Son aylarda meydana gelen ehl-i iman arasındaki gerginlik, maddi ve manevi zararlara sebep oluyor. Geceleri, “Yarab bu fitneleri bertaraf eyle, ehl-i iman arasında sulh nasip eyle, bizi düşmanlara rezil eyleme” diye dua ediyorum. Bediüzzaman’ın bu neşredilmeyen mektubunu okuyunca dayanamadım ve paylaşayım dedim.

1. Maalesef şu anda hem Türkiye’de ve hem de İslam aleminde Cemel Vak’asına benzeyen olaylar meydana geliyor ve bütün ehl-i imanı yaralıyor. Bir tarafta Hz. Ali’nin manasının temsil edenler ve diğer tarafta Hz. Zübeyr ve Hz. Aişe’nin manasını temsil edenler. Allah bu fitneyi başımızdan bertaraf eylesin demekle olmaz. Bizlerin çok dikkatli olması ve fitneyi çıkaranlara nazarları çevirerek ehl-i iman hakkında ifrat ve tefritlerden kaçınmamız gerekir.

“İstanbul siyaseti, İspanyol gibi bir hastalıktır. Fikri hezeyanlaştırır.” Sünuhat-Tuluat-İşarat ( 52 )

2. Maalesef bir taraftan mütedeyyin insanlara Yezid benzetmeleri yapılırken, diğer taraftan umumu temsil eden bir siyasetçi diliyle, bütün dünyaya Kur’anı anlatan nesillere haşhaşi ithamı yapılıyor.

İnadın gözü, meleği şeytan görür: İnadın işi budur: Şeytan yardım ederse birisine “melek” der, rahmeti de okutur.

Muhalif tarafında eğer meleği görse; libasını değişmiş, onu şeytan zanneder, adavet lanet eder. Sözler ( 718 )

3. Bir tarafdan beytülmala göz dikenlere ve yolsuzluk yapanlara bütün ehl-i iman olumsuz gözle baktığı gibi, karanlık güçler ve dış mihraklara alet olarak fitne çıkaran ve ülkemizi kaosa sürükleyelenlere de ehl-i iman haklı bir suizan içindedir. Ancak BİZLERİN GENELLEMELEREDEN ŞİDDETLE KAÇINMAMIZ GEREKMEKTEDİR.

Zira bir tarafta on yılda ülkeyi Avrupa’nın ikinci güçlü devleti haline getiren kadrolar; diğer tarafta 160 küsur ülkede aylık 100 dolar maaşla İslamın güzelliklerini insanlara anlatan kahramanlar var.

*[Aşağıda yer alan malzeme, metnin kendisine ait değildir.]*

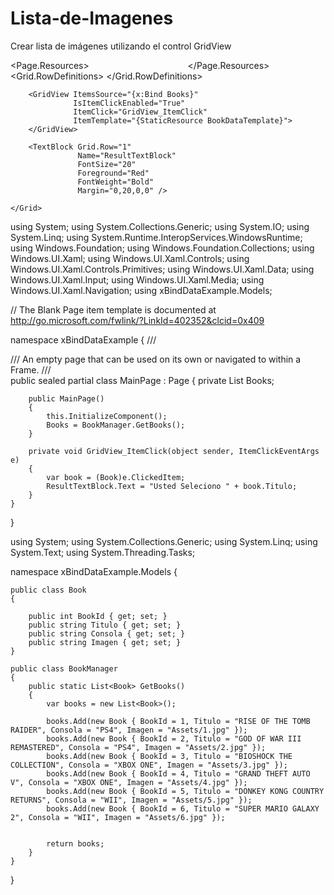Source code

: # Lista-de-Imagenes
Crear lista de imágenes utilizando el control  GridView


<Page
    x:Class="xBindDataExample.MainPage"
    xmlns="http://schemas.microsoft.com/winfx/2006/xaml/presentation"
    xmlns:x="http://schemas.microsoft.com/winfx/2006/xaml"
    xmlns:local="using:xBindDataExample"
    xmlns:d="http://schemas.microsoft.com/expression/blend/2008"
    xmlns:mc="http://schemas.openxmlformats.org/markup-compatibility/2006"
   xmlns:data="using:xBindDataExample.Models"
    mc:Ignorable="d">
    <Page.Resources>
        <DataTemplate x:DataType="data:Book" x:Key="BookDataTemplate">
            <StackPanel HorizontalAlignment="Center">
                <Image Width="150" Source="{x:Bind Imagen}" />
                <TextBlock FontSize="11" Text="{x:Bind Titulo}" HorizontalAlignment="Stretch" />
                <TextBlock FontSize="10" Foreground="Red" Text="{x:Bind Consola}" HorizontalAlignment="Center" />
            </StackPanel>
        </DataTemplate>
    </Page.Resources>
    <Grid Background="{ThemeResource ApplicationPageBackgroundThemeBrush}" Margin="20">
        <Grid.RowDefinitions>
            <RowDefinition Height="*" />
            <RowDefinition Height="100" />
        </Grid.RowDefinitions>

        <GridView ItemsSource="{x:Bind Books}" 
                  IsItemClickEnabled="True" 
                  ItemClick="GridView_ItemClick"
                  ItemTemplate="{StaticResource BookDataTemplate}">
        </GridView>

        <TextBlock Grid.Row="1" 
                   Name="ResultTextBlock" 
                   FontSize="20" 
                   Foreground="Red" 
                   FontWeight="Bold" 
                   Margin="0,20,0,0" />

    </Grid>
</Page>




using System;
using System.Collections.Generic;
using System.IO;
using System.Linq;
using System.Runtime.InteropServices.WindowsRuntime;
using Windows.Foundation;
using Windows.Foundation.Collections;
using Windows.UI.Xaml;
using Windows.UI.Xaml.Controls;
using Windows.UI.Xaml.Controls.Primitives;
using Windows.UI.Xaml.Data;
using Windows.UI.Xaml.Input;
using Windows.UI.Xaml.Media;
using Windows.UI.Xaml.Navigation;
using xBindDataExample.Models;

// The Blank Page item template is documented at http://go.microsoft.com/fwlink/?LinkId=402352&clcid=0x409

namespace xBindDataExample
{
    /// <summary>
    /// An empty page that can be used on its own or navigated to within a Frame.
    /// </summary>
    public sealed partial class MainPage : Page
    {
        private List<Book> Books;

        public MainPage()
        {
            this.InitializeComponent();
            Books = BookManager.GetBooks();
        }

        private void GridView_ItemClick(object sender, ItemClickEventArgs e)
        {
            var book = (Book)e.ClickedItem;
            ResultTextBlock.Text = "Usted Seleciono " + book.Titulo; 
        }
    }
}  





using System;
using System.Collections.Generic;
using System.Linq;
using System.Text;
using System.Threading.Tasks;




namespace xBindDataExample.Models
{


    public class Book
    {
     
        public int BookId { get; set; }
        public string Titulo { get; set; }
        public string Consola { get; set; }
        public string Imagen { get; set; }
    }

    public class BookManager
    {
        public static List<Book> GetBooks()
        {
            var books = new List<Book>();

            books.Add(new Book { BookId = 1, Titulo = "RISE OF THE TOMB RAIDER", Consola = "PS4", Imagen = "Assets/1.jpg" });
            books.Add(new Book { BookId = 2, Titulo = "GOD OF WAR III REMASTERED", Consola = "PS4", Imagen = "Assets/2.jpg" });
            books.Add(new Book { BookId = 3, Titulo = "BIOSHOCK THE COLLECTION", Consola = "XBOX ONE", Imagen = "Assets/3.jpg" });
            books.Add(new Book { BookId = 4, Titulo = "GRAND THEFT AUTO V", Consola = "XBOX ONE", Imagen = "Assets/4.jpg" });
            books.Add(new Book { BookId = 5, Titulo = "DONKEY KONG COUNTRY RETURNS", Consola = "WII", Imagen = "Assets/5.jpg" });
            books.Add(new Book { BookId = 6, Titulo = "SUPER MARIO GALAXY 2", Consola = "WII", Imagen = "Assets/6.jpg" });
           

            return books;
        } 
    }
}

Her ikisine de dil uzatmak, Allah’ın gazabını celbeder. Kuraklık bu umumi cinayetin neticesidir diye düşünüyorum.

GELİN HAKK YOLUNDA MÜNAKAŞANIN DÜSTURLARINI BEDİÜZZAMAN’DAN DİNLEYELİM:

Ehli Hak, yalnız hak için bahse girişmeli. Hak için bahse girişen izhar-ı fazl etmez. Yalnız Hakkı arar. Hak hangi tarafta olursa olsun, kemâl-ı şevk ile alır. Hatta hak, hasım tarafında olsa, hâlis bir hakperest daha ziyâde sever. Çünkü, istifade eder. Eğer hak onun sözünde olsa, bir istifadesi olmaz. Gurura girmek de ihtimali var. Fakat hasmın elinden çıksa, hem istifade eder. Hem teslimiyyetle hakka inkiyadını gösterir. Bir fazilet dahi kazanır.

Hakîkat böyle iken, maatteessüf ehl-i hakda ve ulemâda hakperestlik nâmı altında, nefis perestlik işe çok karışıyor.

En mühim ve kudsî bir mes’eleyi, satranç oyunu gibi izhar-ı fazl yolunda ve müzakere-i ilmiyeyi, münakaşa derecesine çıkarılıp, onunla oynuyorlar. Her iki taraf kendini haklı zanneder. Her iki taraf, mâdem münakaşa sûretini alıyor, haksızdırlar.

Zaten kemmiyeten az olan ehl-i dalâlet, kesretli olan ehl-i hakkın şu hâlinden istifade ederek, mağlup edip, perîşan ediyorlar.

Hem münakaşacı iki kısım, o mes’elede hakkı göremezler. Çünkü: Nazar-ı insaf ile bakılmadığı için, tenkid nazarı hasmının yalnız çürük taraflarını ve taraftarlık cihetiyle kendi nefsinin yalnız iyilik tarafını görür, iyiliklerini onun çürükleriyle müvazene eder. Elbette bu nazar hakkı göremez, görsede tanımaz.